From the records below, count the lines holding the string "size". Only the number is wanted.
START RECORD EXCERPTS
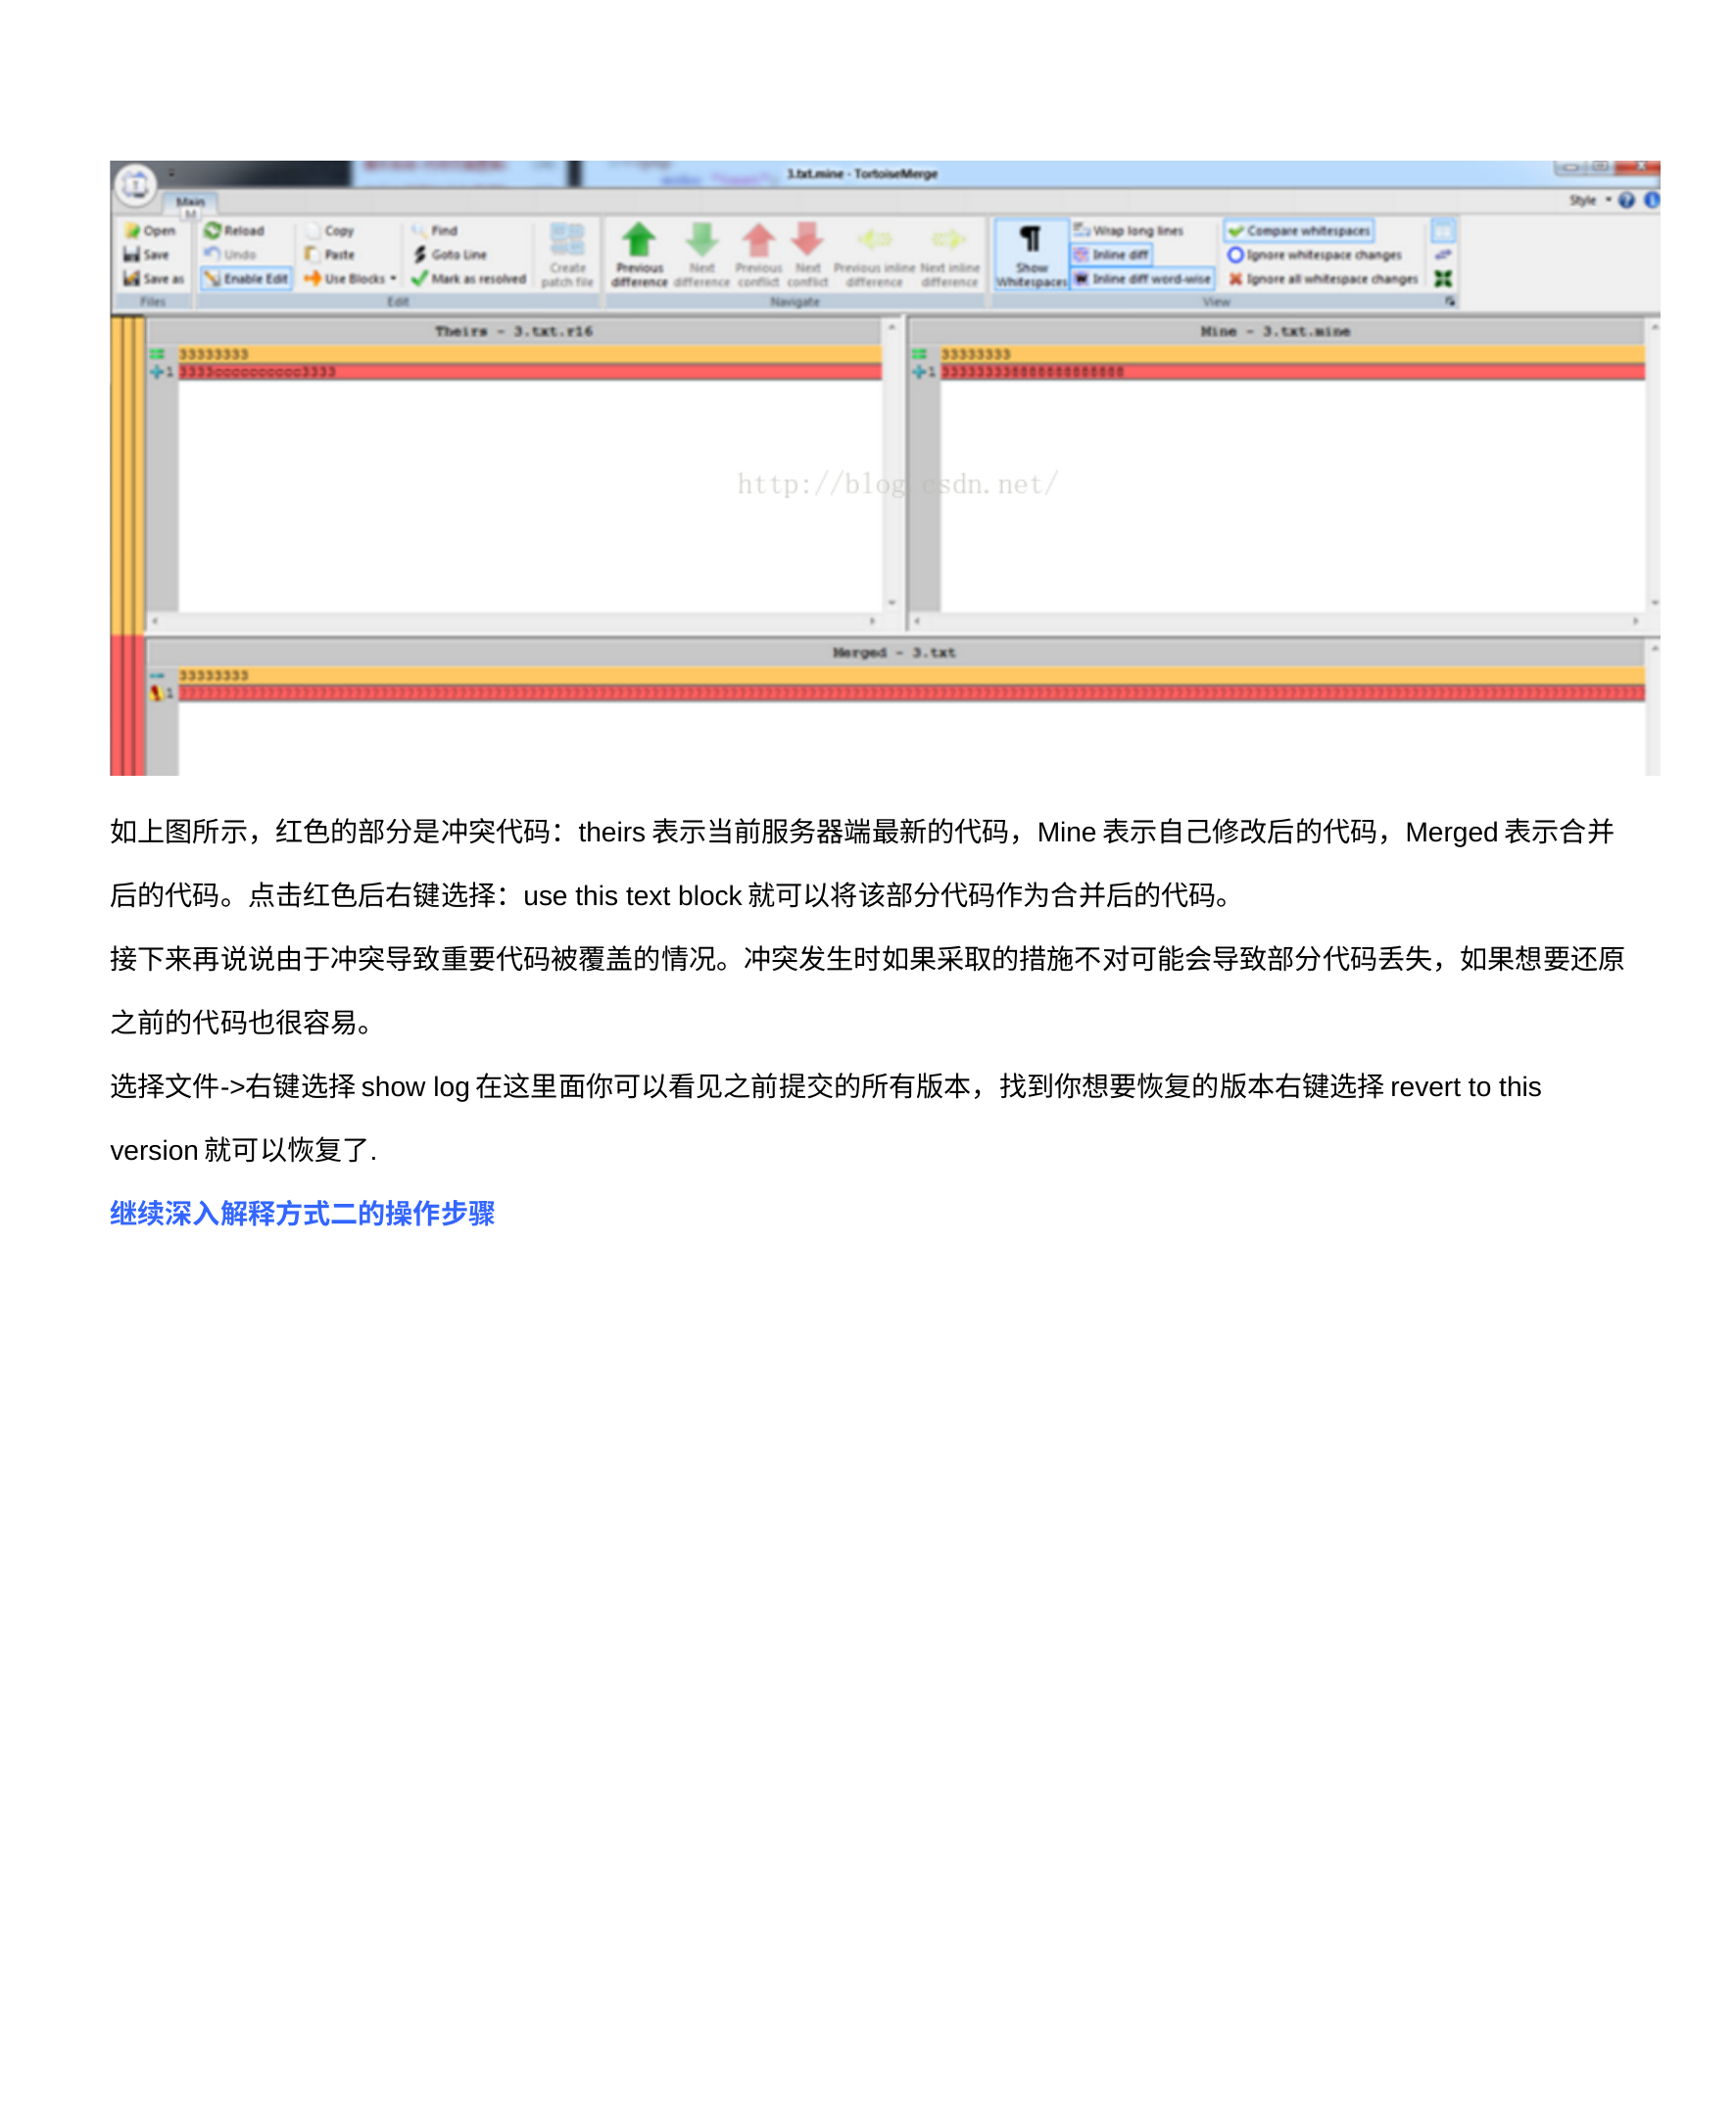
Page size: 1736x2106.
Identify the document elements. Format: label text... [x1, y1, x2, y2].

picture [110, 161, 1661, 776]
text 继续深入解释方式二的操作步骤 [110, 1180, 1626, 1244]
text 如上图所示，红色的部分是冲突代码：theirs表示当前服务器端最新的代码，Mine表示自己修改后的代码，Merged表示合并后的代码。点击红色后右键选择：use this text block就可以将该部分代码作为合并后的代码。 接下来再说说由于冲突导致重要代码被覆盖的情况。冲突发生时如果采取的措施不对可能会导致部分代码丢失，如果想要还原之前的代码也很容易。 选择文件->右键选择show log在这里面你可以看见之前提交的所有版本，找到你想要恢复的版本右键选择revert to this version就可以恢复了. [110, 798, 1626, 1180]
END RECORD EXCERPTS
START RECORD EXCERPTS
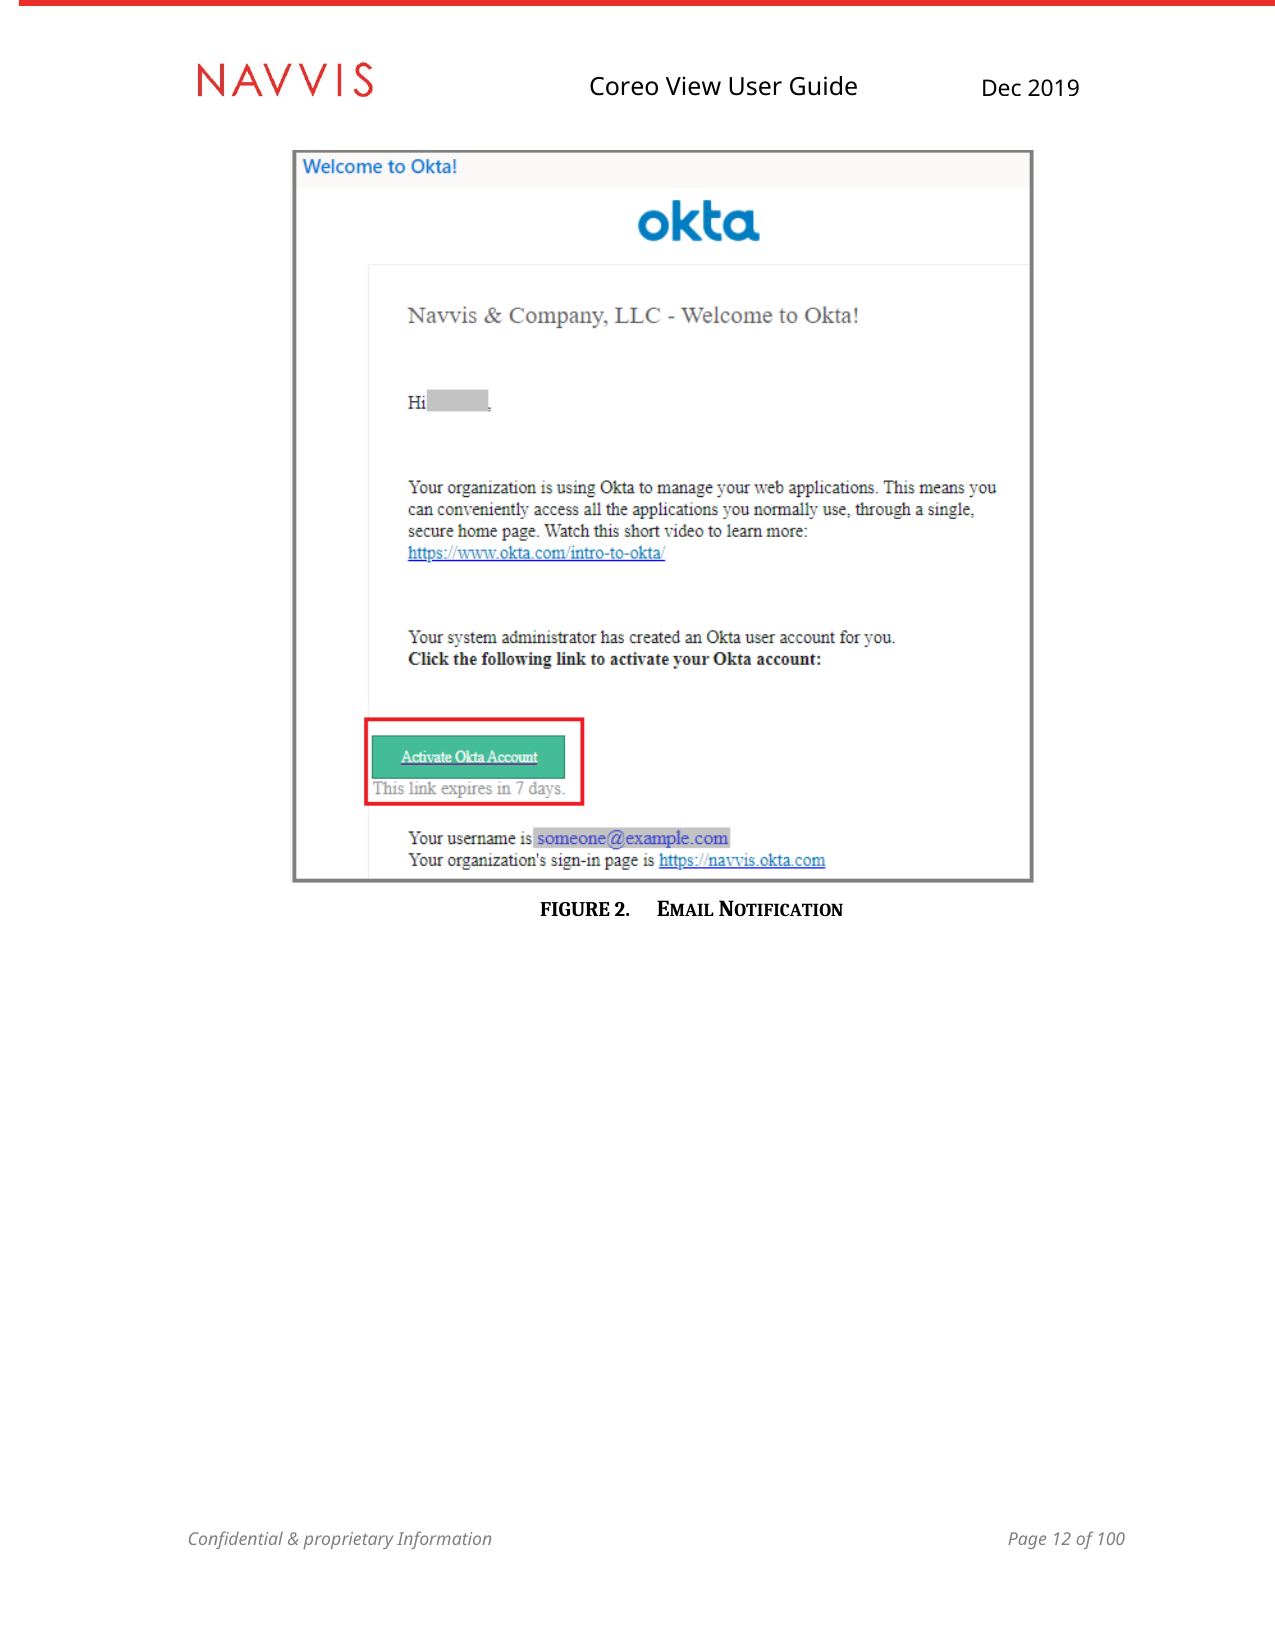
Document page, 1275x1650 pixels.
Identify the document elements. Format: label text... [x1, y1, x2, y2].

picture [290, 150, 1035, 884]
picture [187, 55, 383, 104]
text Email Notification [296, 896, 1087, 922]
END RECORD EXCERPTS
START RECORD EXCERPTS
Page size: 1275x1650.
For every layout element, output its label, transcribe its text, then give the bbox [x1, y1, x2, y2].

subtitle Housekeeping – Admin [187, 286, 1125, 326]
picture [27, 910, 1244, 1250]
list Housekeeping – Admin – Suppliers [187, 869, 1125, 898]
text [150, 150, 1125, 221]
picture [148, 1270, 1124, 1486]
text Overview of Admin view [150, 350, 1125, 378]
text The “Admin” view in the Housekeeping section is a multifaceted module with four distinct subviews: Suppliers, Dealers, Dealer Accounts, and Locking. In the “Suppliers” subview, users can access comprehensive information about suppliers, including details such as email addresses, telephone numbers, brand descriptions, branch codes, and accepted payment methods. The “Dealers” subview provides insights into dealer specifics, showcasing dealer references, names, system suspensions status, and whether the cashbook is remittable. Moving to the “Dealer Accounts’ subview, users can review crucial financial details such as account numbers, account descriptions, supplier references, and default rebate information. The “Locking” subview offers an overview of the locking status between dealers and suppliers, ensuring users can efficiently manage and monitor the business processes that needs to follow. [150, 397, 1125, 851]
END RECORD EXCERPTS
* [OUTPUT OF THE EXERCISE]: 2